Für die Taliban indes ist für Mädchen, insbesondere ab der sechsten Klasse, „Schule Sünde“. Ähnlich wie Musik hören, Sport, Tanz oder Fernsehen. „Man will die Mädchen und Frauen bewusst ungebildet lassen – ein unglaubliches Phänomen in heutiger Zeit!“, spricht der Arzt auch von „absoluter und menschenverachtender Katastrophe“.

„Dass die teilweise auch von Europäern ausgebildete afghanische Armee den Taliban keinerlei Widerstand geleistet und denen auch noch ihre Ausrüstung samt Waffen übergeben hat, also ebenfalls in die völlig falschen Hände, das hätte ich so krass nicht gedacht!“, ist für den 67-Jährigen eine weitere schlimme Erkenntnis.
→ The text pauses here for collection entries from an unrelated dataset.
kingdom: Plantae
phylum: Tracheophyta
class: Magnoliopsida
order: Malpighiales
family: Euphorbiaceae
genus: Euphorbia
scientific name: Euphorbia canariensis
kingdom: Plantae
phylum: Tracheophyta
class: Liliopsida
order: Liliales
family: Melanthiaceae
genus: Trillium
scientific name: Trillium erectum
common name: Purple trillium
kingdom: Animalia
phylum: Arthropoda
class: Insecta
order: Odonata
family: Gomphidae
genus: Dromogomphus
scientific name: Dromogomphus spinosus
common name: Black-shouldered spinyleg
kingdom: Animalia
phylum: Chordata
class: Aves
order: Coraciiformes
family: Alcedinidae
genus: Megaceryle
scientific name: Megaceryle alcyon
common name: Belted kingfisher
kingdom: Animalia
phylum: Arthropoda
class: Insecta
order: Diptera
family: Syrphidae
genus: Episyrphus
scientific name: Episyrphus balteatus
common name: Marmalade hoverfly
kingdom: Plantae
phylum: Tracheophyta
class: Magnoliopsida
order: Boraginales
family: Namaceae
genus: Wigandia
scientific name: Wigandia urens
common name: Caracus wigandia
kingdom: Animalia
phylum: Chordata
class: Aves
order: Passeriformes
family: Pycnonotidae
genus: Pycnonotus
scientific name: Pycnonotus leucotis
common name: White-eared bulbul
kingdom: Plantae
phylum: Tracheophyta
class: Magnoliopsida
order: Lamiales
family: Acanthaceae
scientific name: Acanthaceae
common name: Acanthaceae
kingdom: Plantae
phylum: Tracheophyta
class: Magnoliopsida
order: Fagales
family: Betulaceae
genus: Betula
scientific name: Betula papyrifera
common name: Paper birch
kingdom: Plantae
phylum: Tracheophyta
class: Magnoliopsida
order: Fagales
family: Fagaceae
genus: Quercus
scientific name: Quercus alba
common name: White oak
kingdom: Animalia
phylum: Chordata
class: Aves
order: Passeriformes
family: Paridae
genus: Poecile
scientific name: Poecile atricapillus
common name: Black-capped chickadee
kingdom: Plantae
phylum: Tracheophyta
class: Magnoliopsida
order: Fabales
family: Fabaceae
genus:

Schulen und Brunnen in Afghanistan

Michael Lutz-Dettinger, der als Oberst-Arzt der Reserve einst per Großraum-Hubschrauber CH 53 vielen Minen-Opfern und Unfallverletzten helfen, mitunter das Leben retten konnte, ärgert sich über Teile der Medien, „die hierzulande fälschlicherweise suggerieren“, man habe das Land vereinnahmen wollen. Vielmehr seien in dieser Mission für die Freiheit doch über 100 neue Schulen, neue Brunnen, Straßen, große Überland-Stromleitungen und weitere Infrastruktur entstanden. Die vergangenen 20 Jahre seien somit auch keinesfalls umsonst gewesen. „Die Menschen dort waren jedenfalls sehr froh und dankbar“, erinnert er sich.

Am bedrückendsten empfindet der ehemalige Kommandeur der dortigen Sanitäts-Truppe bei den Heeresfliegern jedoch die Schilderungen des Leiters einer gemischten Schule in Afghanistan, der Eltern befragt hatte, warum immer weniger Mädchen zum Unterricht kämen. Den Eltern haben demnach die radikalen religiösen Fanatiker gesagt, dass für jedes Mädchen, das die Eltern weiterhin in die Schule schickten, ein Sohn umgebracht werde.